Sara looked at the clock. It was noon but she had accomplished next to nothing all morning. She hated to admit it, but she’d been looking at the door to her office all morning. She kept thinking Warrick would come through it at any minute.
Part of her, a big part of her, wanted to see him. Another part of her didn’t know what to say if he did come. It was why she hadn’t gone to see him herself. She was chickening out.
Would he be upset that she’d sent him away the night before? Would things be awkward? Or would he tell her he regretted what had happened? That they needed to go back to just being friends with an occasional kiss? Or friends without the kissing?
Not friends at all? Clearly, sitting and stewing on the matter wasn’t helping her.
She didn’t know what to think about the fact that he hadn’t come to see her at all. Then again, it was entirely possible he was waiting for her to come to him. After all, she was the one who had set the boundary last night. So maybe he was letting her make the next move.

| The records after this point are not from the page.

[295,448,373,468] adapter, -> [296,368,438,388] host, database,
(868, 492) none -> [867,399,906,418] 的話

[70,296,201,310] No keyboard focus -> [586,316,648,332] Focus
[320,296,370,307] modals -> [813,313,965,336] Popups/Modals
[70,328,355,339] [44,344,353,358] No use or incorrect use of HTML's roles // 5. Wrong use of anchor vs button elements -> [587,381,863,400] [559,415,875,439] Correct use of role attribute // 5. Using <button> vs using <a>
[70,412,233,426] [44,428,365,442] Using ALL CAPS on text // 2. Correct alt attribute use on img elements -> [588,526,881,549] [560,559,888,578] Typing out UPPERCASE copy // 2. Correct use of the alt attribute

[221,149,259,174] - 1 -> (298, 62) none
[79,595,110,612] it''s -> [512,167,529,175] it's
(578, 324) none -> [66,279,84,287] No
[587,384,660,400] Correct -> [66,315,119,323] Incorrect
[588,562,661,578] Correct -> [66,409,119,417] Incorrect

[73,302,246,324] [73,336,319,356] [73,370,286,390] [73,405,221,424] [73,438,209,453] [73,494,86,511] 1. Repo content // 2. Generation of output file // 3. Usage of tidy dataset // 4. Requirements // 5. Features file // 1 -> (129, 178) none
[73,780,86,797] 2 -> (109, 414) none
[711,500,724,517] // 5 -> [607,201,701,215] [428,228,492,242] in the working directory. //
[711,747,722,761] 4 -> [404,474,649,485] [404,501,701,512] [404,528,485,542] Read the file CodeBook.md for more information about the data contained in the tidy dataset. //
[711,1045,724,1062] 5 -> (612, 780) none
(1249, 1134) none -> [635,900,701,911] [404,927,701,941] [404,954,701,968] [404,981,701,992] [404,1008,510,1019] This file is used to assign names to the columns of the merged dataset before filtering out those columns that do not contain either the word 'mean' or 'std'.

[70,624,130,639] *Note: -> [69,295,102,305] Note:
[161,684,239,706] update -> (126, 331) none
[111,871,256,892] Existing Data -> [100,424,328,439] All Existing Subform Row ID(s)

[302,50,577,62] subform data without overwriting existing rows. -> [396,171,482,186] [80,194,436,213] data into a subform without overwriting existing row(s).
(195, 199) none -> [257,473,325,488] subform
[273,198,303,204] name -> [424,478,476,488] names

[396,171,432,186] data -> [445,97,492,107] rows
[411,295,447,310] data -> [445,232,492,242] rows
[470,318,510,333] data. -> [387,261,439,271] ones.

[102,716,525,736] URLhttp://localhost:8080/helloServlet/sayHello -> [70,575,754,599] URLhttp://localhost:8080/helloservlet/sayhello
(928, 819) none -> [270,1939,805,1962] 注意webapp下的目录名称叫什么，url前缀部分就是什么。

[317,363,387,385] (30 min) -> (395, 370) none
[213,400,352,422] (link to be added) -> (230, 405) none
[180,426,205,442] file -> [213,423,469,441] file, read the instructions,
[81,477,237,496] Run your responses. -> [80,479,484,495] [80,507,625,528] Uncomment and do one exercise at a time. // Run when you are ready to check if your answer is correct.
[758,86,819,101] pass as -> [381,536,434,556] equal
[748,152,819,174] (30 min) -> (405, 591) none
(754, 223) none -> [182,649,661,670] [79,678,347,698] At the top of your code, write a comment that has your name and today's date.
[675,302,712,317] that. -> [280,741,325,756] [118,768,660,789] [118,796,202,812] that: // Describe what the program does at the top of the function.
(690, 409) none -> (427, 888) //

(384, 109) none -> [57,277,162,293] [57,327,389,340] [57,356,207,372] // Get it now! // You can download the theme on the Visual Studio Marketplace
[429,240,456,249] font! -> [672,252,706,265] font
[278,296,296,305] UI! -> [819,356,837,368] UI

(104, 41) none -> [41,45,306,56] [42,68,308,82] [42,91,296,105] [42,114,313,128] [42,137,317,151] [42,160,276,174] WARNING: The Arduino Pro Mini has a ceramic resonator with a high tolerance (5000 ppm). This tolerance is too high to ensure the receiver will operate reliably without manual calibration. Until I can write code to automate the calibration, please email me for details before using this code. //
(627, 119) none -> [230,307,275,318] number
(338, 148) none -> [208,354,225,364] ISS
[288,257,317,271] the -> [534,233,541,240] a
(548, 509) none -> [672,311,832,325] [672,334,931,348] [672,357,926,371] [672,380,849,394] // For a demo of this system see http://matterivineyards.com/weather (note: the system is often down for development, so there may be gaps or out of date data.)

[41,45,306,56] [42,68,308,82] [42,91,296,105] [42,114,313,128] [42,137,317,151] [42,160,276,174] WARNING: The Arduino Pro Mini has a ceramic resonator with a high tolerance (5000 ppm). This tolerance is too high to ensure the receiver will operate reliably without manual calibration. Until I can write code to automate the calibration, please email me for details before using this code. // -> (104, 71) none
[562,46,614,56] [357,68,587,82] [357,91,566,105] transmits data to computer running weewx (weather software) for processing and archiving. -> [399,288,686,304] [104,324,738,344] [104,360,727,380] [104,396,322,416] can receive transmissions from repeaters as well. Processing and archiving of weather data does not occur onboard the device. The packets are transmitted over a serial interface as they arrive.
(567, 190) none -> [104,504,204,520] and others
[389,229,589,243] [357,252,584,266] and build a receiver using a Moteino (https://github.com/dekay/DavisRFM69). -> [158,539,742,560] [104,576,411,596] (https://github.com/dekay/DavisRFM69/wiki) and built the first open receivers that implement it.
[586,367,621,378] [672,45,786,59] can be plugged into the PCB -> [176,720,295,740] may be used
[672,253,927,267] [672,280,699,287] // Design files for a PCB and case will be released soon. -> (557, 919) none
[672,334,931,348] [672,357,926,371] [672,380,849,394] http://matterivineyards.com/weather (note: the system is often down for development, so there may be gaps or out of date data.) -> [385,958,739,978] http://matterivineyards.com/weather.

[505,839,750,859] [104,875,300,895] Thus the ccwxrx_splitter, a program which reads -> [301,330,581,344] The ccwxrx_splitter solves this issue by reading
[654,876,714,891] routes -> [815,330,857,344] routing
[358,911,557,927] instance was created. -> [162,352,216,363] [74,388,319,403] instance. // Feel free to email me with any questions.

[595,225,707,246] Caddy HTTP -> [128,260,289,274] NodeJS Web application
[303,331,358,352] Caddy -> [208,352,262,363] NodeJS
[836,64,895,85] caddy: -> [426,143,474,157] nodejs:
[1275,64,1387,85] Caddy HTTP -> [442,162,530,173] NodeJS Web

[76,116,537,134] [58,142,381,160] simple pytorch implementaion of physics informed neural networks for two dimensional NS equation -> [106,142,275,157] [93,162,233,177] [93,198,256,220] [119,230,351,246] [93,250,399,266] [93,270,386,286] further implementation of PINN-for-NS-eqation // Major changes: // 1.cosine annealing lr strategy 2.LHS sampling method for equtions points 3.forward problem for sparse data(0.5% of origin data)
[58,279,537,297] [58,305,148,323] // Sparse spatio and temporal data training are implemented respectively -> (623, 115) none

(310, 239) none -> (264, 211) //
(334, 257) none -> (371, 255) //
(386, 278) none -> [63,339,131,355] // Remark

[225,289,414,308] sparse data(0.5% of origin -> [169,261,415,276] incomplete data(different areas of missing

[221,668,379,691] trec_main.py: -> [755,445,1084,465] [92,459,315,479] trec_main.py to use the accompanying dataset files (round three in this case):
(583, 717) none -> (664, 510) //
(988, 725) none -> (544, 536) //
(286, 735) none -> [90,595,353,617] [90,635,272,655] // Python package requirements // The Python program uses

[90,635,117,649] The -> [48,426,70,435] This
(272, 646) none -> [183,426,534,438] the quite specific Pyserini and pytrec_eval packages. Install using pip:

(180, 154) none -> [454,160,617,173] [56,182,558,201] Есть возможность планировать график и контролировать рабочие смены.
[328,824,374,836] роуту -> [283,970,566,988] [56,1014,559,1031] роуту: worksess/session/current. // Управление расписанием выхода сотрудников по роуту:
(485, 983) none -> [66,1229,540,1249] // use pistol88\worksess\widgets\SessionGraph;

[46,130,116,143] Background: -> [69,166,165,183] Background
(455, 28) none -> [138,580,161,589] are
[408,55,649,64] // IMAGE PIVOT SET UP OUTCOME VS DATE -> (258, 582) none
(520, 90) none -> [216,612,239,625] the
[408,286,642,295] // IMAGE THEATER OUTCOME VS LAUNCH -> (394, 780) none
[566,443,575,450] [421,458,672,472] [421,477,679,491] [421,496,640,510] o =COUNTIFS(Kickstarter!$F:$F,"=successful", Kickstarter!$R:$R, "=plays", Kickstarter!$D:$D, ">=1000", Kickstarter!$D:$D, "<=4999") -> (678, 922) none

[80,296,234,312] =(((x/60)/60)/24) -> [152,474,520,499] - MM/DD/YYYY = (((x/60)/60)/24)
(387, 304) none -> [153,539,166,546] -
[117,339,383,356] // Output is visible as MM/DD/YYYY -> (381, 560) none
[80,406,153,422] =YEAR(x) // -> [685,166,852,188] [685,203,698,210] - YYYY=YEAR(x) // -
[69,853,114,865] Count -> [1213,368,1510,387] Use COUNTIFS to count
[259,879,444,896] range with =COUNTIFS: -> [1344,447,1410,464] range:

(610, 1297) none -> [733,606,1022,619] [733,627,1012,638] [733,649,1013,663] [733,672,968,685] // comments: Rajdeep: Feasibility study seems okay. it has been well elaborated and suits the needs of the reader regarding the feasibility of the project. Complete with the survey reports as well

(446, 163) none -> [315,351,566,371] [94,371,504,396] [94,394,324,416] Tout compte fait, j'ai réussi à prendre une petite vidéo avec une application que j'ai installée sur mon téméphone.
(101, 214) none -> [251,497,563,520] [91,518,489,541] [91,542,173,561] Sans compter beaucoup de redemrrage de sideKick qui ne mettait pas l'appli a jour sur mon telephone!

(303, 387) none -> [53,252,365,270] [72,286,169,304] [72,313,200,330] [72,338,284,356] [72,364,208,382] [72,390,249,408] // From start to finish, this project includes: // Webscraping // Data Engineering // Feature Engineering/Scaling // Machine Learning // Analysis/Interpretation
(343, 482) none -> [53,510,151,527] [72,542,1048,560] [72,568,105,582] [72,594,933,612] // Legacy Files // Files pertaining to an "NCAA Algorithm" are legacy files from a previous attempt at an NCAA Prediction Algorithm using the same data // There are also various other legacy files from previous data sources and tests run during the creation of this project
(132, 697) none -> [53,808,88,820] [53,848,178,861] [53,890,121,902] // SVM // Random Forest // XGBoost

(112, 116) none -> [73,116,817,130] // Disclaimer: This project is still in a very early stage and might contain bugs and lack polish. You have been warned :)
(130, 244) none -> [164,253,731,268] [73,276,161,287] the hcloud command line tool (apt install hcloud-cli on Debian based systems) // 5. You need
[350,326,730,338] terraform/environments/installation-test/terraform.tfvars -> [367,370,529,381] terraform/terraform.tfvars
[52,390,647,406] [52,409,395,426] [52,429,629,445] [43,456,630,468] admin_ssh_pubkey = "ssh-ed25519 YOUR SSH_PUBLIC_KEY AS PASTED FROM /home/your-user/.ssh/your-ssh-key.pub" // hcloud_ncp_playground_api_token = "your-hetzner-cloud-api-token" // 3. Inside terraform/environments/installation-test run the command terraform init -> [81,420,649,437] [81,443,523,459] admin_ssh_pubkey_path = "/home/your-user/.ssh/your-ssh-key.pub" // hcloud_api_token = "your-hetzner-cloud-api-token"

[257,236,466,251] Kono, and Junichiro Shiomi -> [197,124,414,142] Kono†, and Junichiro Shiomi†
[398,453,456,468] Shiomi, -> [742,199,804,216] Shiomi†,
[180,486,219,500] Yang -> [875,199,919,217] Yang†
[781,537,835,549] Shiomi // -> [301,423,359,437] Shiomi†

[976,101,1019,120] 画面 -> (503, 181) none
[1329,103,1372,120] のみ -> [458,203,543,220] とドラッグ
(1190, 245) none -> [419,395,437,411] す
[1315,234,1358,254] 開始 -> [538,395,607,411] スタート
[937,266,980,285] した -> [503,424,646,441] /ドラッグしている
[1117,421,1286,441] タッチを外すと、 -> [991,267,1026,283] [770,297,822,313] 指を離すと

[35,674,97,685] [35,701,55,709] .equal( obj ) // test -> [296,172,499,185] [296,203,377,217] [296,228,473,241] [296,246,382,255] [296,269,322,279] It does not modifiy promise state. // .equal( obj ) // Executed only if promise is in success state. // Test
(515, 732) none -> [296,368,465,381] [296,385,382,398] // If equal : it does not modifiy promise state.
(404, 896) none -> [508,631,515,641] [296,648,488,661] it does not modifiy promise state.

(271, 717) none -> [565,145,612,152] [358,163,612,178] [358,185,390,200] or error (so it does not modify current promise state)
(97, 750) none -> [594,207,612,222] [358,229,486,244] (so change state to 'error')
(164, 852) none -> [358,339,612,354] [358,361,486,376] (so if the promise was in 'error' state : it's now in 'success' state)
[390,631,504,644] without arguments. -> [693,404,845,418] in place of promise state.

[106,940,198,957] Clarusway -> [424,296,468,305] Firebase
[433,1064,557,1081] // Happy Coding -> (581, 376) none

She looked at her desk, searching for some excuse to go up and see him. She didn’t find any answers on her desk, but she stood anyway. She could come up with something on the way up in the elevator. She could always ask him if he wanted her to contact Jax Cutter about developing a prosthesis for lower limb loss.
Or maybe she’d grow a spine on the way up and just say she had come to see him. To ask what next. Nothing like the direct route.
She exited the elevator on the top floor and made her way down the hall toward Warrick’s office. Charlotte sat at her desk outside, as expected. But the double doors of his office stood open. She could see before she even approached Charlotte, that the room is empty. She pasted a smile on her face.
“Is he in?” For the most part, nowadays, if Warrick wasn’t on a conference call or in a meeting, Charlotte would waive Sara past her.
Instead, today she frowned. “No, I’m afraid not. He’s out for the rest of the week.”
Disappointment slammed into Sara. Disappointment and humiliation. Because if he left for the week and hadn’t told her, last night hadn’t meant anything to him. Right? She hadn’t been this confused in a long time.
She nodded, unable to speak past the lump in her throat. She should have known. It was stupid really, for her to read more into it. They said right from the start they would be friends that would kiss occasionally. So what if kissing had moved into sex? That didn’t mean that the sex meant any more than the kisses had.
“Do you want me to try to reach him for you?” Charlotte asked, a hint of something in her voice that Sara couldn’t place. Pity?
Wonderful. Now she’d gone from self-pity to pity from others. Was that a move up or a move down? She really didn’t know. But she didn’t like it. She remembered that saying about changing your reaction to something when you couldn’t change the thing itself. That’s what she needed to do. She couldn’t control what had happened with Warrick. She couldn’t go back and make changes but she could change her response.
“No,” she said shaking her head, trying for an air of indifference. “I just had a question for him, but it can wait.”
She turned before Charlotte could see through her bullshit, but she had a feeling the woman wasn’t fooled. Charlotte had the ability to see through any smoke screen.
Sara walked stiffly back to the elevator and got herself to her office before she let the tears fall. She honestly felt like she was crying over so many things at once, and maybe it was time she’d let herself mourn a few things.
This wasn’t just about Warrick. She was crying because Mitchell had walked out on her all those years ago, opening a wound in her that would probably never heal. She was crying because last night she had let herself believe, even for the smallest of moments, that maybe she could have a normal relationship. She was crying because she knew deep down she had fallen for Warrick Staunton. She had fallen for him in a big way, and now it looked like her heart would be stomped on once again.